There are great oceans of water on Caladan.
(I think)
This was beautiful.
So which is worse: being stuck in a parallel universe or being in the right universe but stuck on the wrong side of the planet? My vote is for the latter, but I may be a bit biased, only because I haven’t experienced the former…
I think the latter is better, no matter how expensive travel is, and no matter how little leg room you get.
Being stuck in a parallel universe is all but hopeless, if exotic.
Oh, thanks Rachel!
It is within the holes of this swiss cheese of our existence that we can go searching for truths. Disassociation is the only way…
And that’s what makes me kinda sad…
Perhaps I just wandered in and got lost somehow, attracted by flashing neon, or else the shiny golden cupolas of Orthodox churches.
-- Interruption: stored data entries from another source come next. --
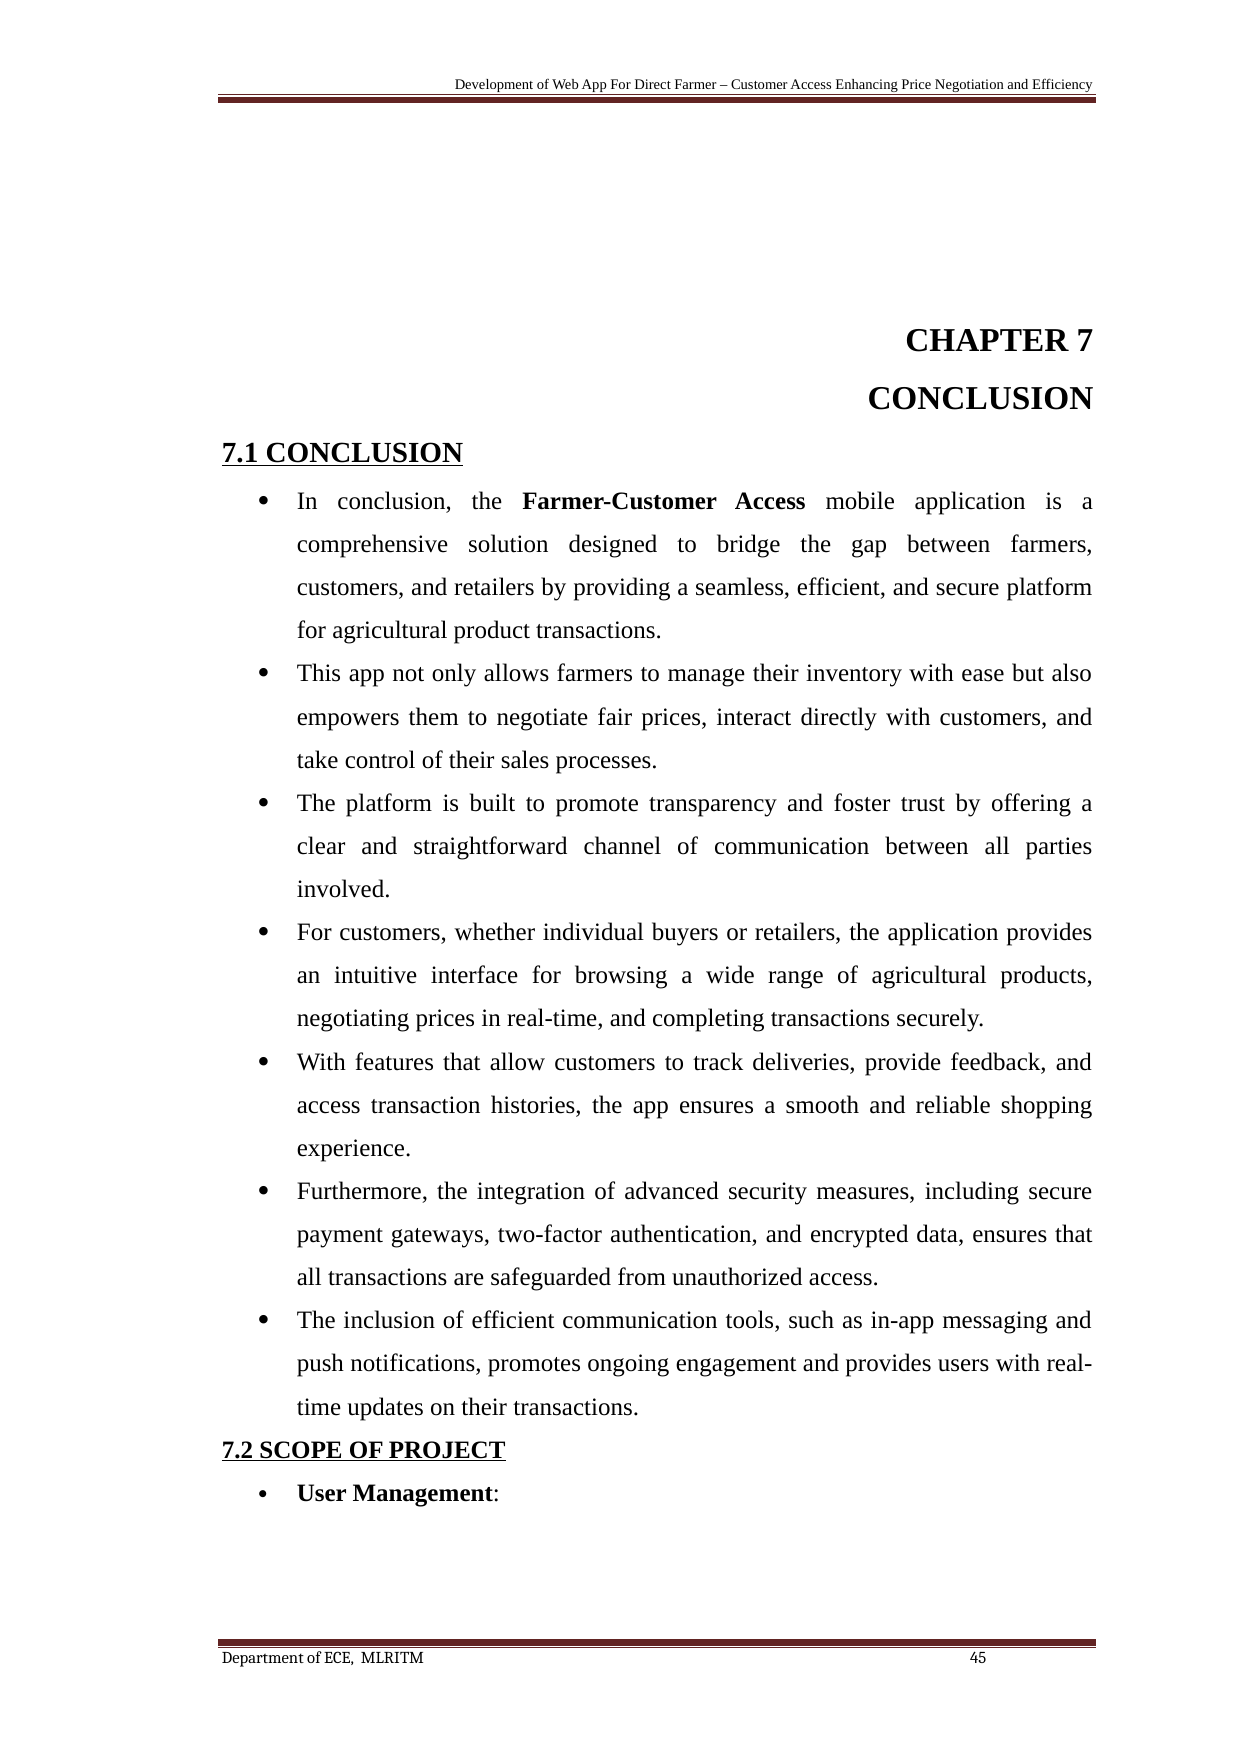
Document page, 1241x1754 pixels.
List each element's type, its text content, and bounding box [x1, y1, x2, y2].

list With features that allow customers to track deliveries, provide feedback, and access transaction histories, the app ensures a smooth and reliable shopping experience. [259, 1047, 1093, 1162]
list For customers, whether individual buyers or retailers, the application provides an intuitive interface for browsing a wide range of agricultural products, negotiating prices in real-time, and completing transactions securely. [259, 917, 1093, 1032]
list Furthermore, the integration of advanced security measures, including secure payment gateways, two-factor authentication, and encrypted data, ensures that all transactions are safeguarded from unauthorized access. [259, 1176, 1093, 1291]
list The platform is built to promote transparency and foster trust by offering a clear and straightforward channel of communication between all parties involved. [259, 788, 1093, 903]
text CHAPTER 7 [222, 321, 1093, 359]
text 7.1 CONCLUSION [222, 436, 1093, 469]
list The inclusion of efficient communication tools, such as in-app messaging and push notifications, promotes ongoing engagement and provides users with real-time updates on their transactions. [259, 1305, 1093, 1420]
list This app not only allows farmers to manage their inventory with ease but also empowers them to negotiate fair prices, interact directly with customers, and take control of their sales processes. [259, 658, 1093, 773]
list In conclusion, the Farmer-Customer Access mobile application is a comprehensive solution designed to bridge the gap between farmers, customers, and retailers by providing a seamless, efficient, and secure platform for agricultural product transactions. [259, 486, 1093, 644]
list User Management: [259, 1478, 1093, 1507]
text CONCLUSION [222, 378, 1093, 416]
text 7.2 SCOPE OF PROJECT [222, 1435, 1093, 1463]
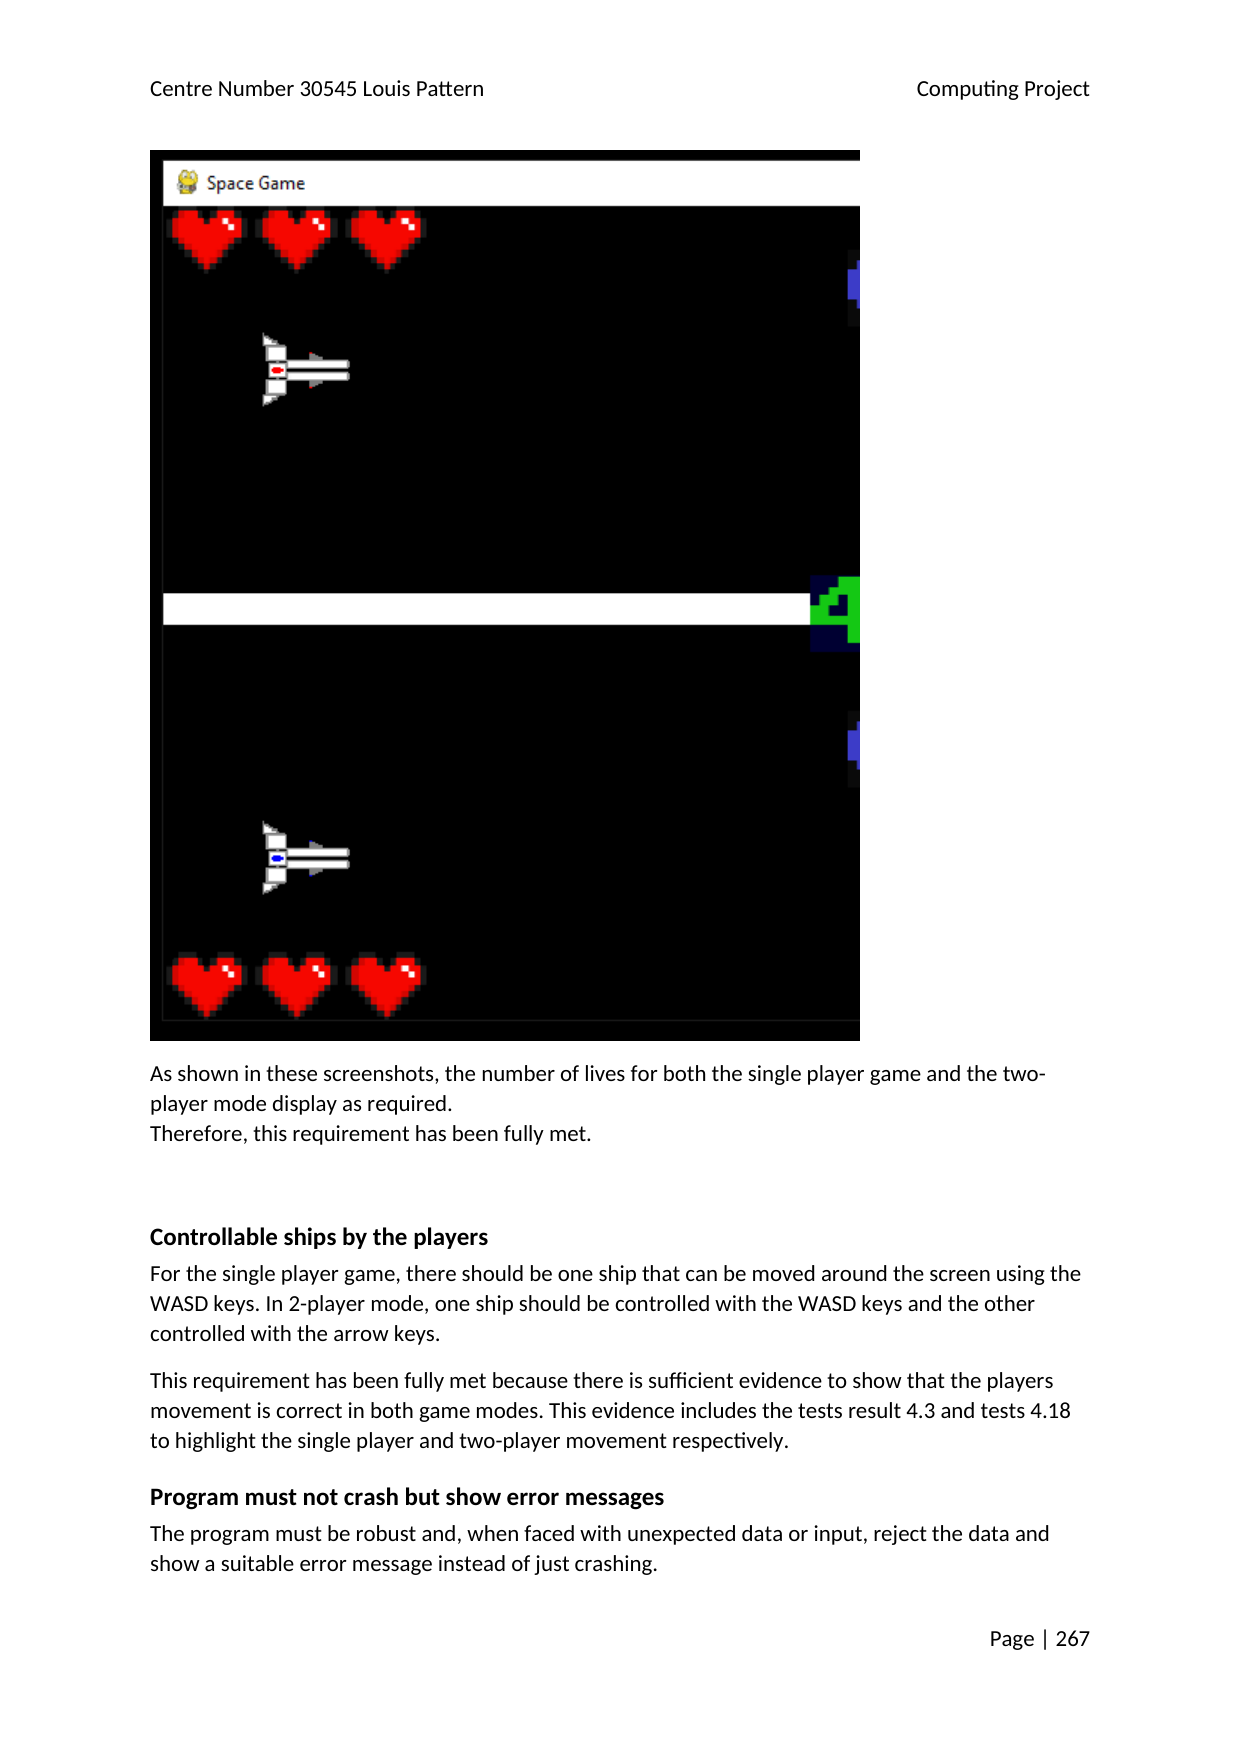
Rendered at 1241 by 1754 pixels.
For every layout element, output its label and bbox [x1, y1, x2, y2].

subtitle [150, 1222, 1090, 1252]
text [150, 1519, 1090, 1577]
picture [150, 150, 860, 1041]
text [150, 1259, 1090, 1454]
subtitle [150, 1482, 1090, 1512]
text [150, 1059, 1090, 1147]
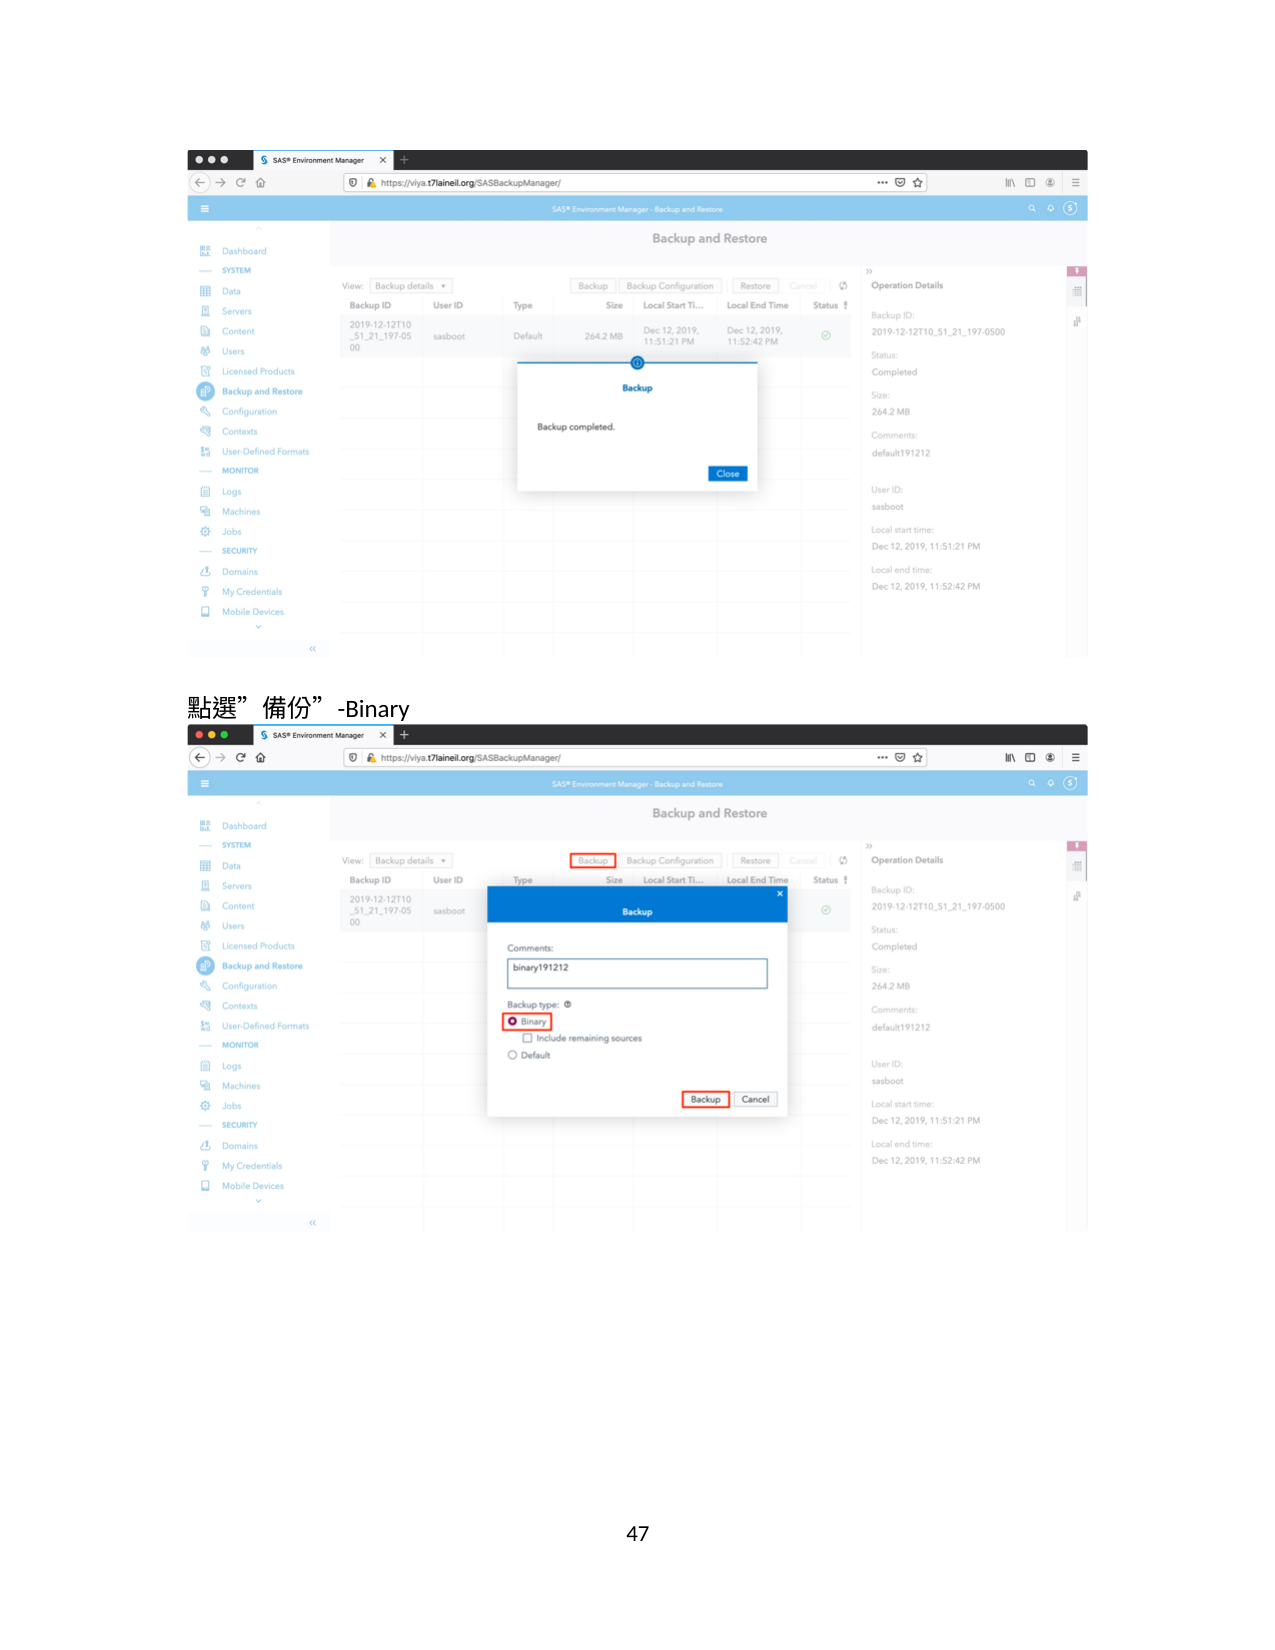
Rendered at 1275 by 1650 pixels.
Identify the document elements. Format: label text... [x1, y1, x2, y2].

picture [187, 724, 1088, 1232]
picture [187, 150, 1088, 658]
text 點選”備份”-Binary [187, 688, 1087, 724]
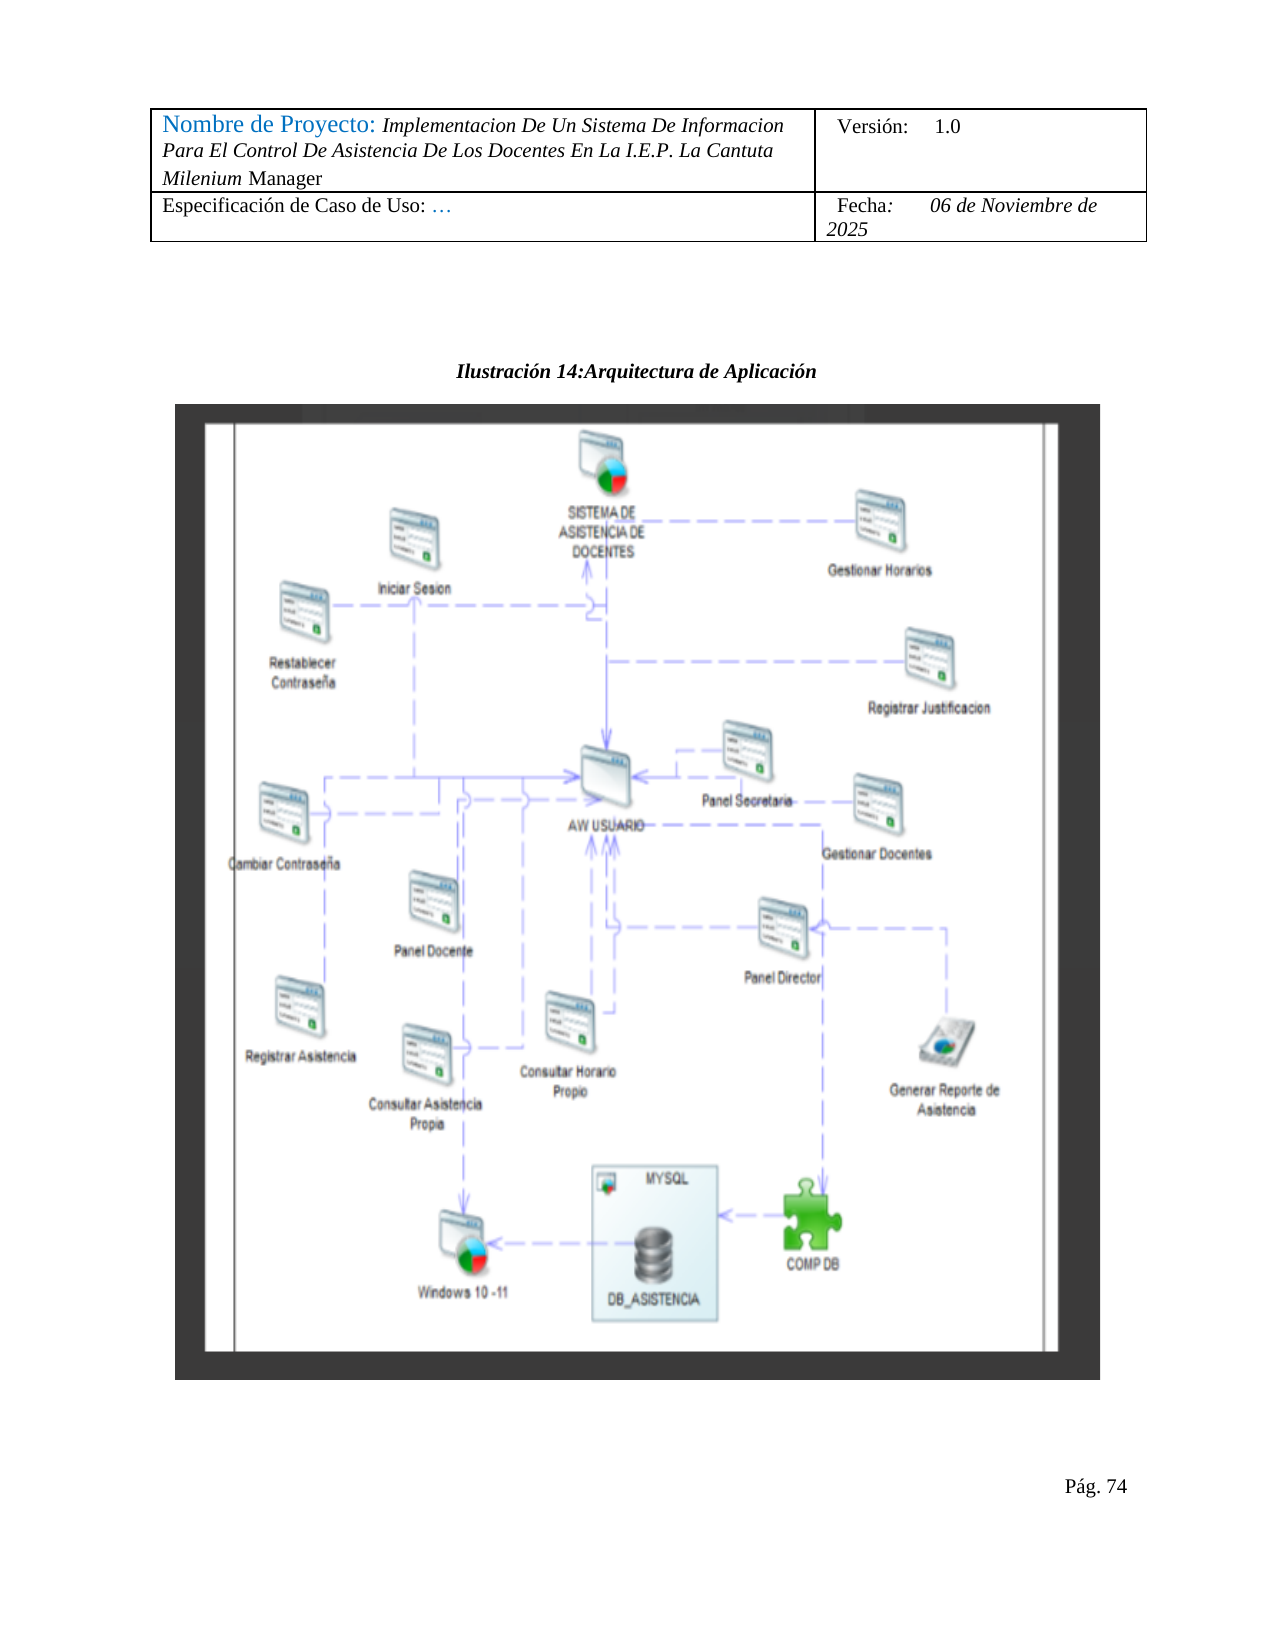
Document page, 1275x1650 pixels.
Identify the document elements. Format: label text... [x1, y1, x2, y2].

text Ilustración 14:Arquitectura de Aplicación [150, 359, 1125, 383]
picture [175, 404, 1100, 1380]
Made me think of the lyric from a song (sung by Vysotsky but may be some kind of folk song):
“Kupola v Rossii kroiut chistym zo-lo-tom [drawn out by the Bard]/
Chtoby chashche nas Bog zamechal.”
Here we go. I knew I was misremembering something about that song. Second line should be “Чтобы чаще Господь замечал.”
Anyway, that’s the deal with the blingy cupolas.
He’s one of my favourites.
I’m Nobody! Who are you?
by Emily Dickenson
I’m nobody! Who are you?
Are you nobody, too?
Then there’s a pair of us–don’t tell!
They’d banish us, you know.
How dreary to be somebody!
How public, like a frog
To tell your name the livelong day
To an admiring bog!
One of my favourite poems (you can tell – 🙂 ).
OMG, althoughs its very very obvious now I actually did not notice it when I posted it!